◆ HOW TO COMPLETE THIS TASK ◆
Complete, exact copies of all entries are needed.

◆ GIVEN INFORMATION ◆
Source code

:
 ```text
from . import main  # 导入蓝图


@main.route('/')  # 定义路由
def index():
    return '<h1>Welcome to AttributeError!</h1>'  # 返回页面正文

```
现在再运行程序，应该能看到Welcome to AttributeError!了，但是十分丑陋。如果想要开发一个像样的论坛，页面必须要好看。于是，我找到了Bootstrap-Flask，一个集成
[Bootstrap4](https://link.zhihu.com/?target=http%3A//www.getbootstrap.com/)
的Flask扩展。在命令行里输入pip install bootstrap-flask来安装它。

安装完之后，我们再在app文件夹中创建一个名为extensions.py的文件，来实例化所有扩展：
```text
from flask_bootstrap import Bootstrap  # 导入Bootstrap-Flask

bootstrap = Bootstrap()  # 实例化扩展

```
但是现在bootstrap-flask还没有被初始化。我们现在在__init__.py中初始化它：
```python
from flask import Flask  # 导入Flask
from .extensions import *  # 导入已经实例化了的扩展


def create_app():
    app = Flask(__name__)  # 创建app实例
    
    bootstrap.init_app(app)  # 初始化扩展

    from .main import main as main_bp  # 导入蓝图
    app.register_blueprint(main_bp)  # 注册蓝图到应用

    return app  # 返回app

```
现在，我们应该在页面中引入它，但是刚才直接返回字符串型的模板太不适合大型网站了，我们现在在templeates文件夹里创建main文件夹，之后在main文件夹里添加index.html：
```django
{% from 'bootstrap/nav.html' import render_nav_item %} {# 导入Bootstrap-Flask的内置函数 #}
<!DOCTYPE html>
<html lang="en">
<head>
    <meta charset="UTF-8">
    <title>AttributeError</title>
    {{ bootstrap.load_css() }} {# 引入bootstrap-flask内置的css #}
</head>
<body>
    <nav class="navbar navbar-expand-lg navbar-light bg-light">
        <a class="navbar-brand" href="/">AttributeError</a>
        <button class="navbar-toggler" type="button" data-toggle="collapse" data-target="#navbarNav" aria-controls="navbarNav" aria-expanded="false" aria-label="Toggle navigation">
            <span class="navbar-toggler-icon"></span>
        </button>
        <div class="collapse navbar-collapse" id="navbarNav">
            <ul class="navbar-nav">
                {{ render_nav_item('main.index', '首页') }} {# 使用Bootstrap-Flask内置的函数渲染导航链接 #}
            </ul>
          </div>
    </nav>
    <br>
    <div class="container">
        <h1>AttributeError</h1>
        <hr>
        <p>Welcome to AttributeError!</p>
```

◆ RESPONSE TO THE TASK ◆
Source code

:
 ```text
from . import main  # 导入蓝图


@main.route('/')  # 定义路由
def index():
    return '<h1>Welcome to AttributeError!</h1>'  # 返回页面正文

```
现在再运行程序，应该能看到Welcome to AttributeError!了，但是十分丑陋。如果想要开发一个像样的论坛，页面必须要好看。于是，我找到了Bootstrap-Flask，一个集成
[Bootstrap4](https://link.zhihu.com/?target=http%3A//www.getbootstrap.com/)
的Flask扩展。在命令行里输入pip install bootstrap-flask来安装它。

安装完之后，我们再在app文件夹中创建一个名为extensions.py的文件，来实例化所有扩展：
```text
from flask_bootstrap import Bootstrap  # 导入Bootstrap-Flask

bootstrap = Bootstrap()  # 实例化扩展

```
但是现在bootstrap-flask还没有被初始化。我们现在在__init__.py中初始化它：
```python
from flask import Flask  # 导入Flask
from .extensions import *  # 导入已经实例化了的扩展


def create_app():
    app = Flask(__name__)  # 创建app实例
    
    bootstrap.init_app(app)  # 初始化扩展

    from .main import main as main_bp  # 导入蓝图
    app.register_blueprint(main_bp)  # 注册蓝图到应用

    return app  # 返回app

```
现在，我们应该在页面中引入它，但是刚才直接返回字符串型的模板太不适合大型网站了，我们现在在templeates文件夹里创建main文件夹，之后在main文件夹里添加index.html：
```django
{% from 'bootstrap/nav.html' import render_nav_item %} {# 导入Bootstrap-Flask的内置函数 #}
<!DOCTYPE html>
<html lang="en">
<head>
    <meta charset="UTF-8">
    <title>AttributeError</title>
    {{ bootstrap.load_css() }} {# 引入bootstrap-flask内置的css #}
</head>
<body>
    <nav class="navbar navbar-expand-lg navbar-light bg-light">
        <a class="navbar-brand" href="/">AttributeError</a>
        <button class="navbar-toggler" type="button" data-toggle="collapse" data-target="#navbarNav" aria-controls="navbarNav" aria-expanded="false" aria-label="Toggle navigation">
            <span class="navbar-toggler-icon"></span>
        </button>
        <div class="collapse navbar-collapse" id="navbarNav">
            <ul class="navbar-nav">
                {{ render_nav_item('main.index', '首页') }} {# 使用Bootstrap-Flask内置的函数渲染导航链接 #}
            </ul>
          </div>
    </nav>
    <br>
    <div class="container">
        <h1>AttributeError</h1>
        <hr>
        <p>Welcome to AttributeError!</p>
```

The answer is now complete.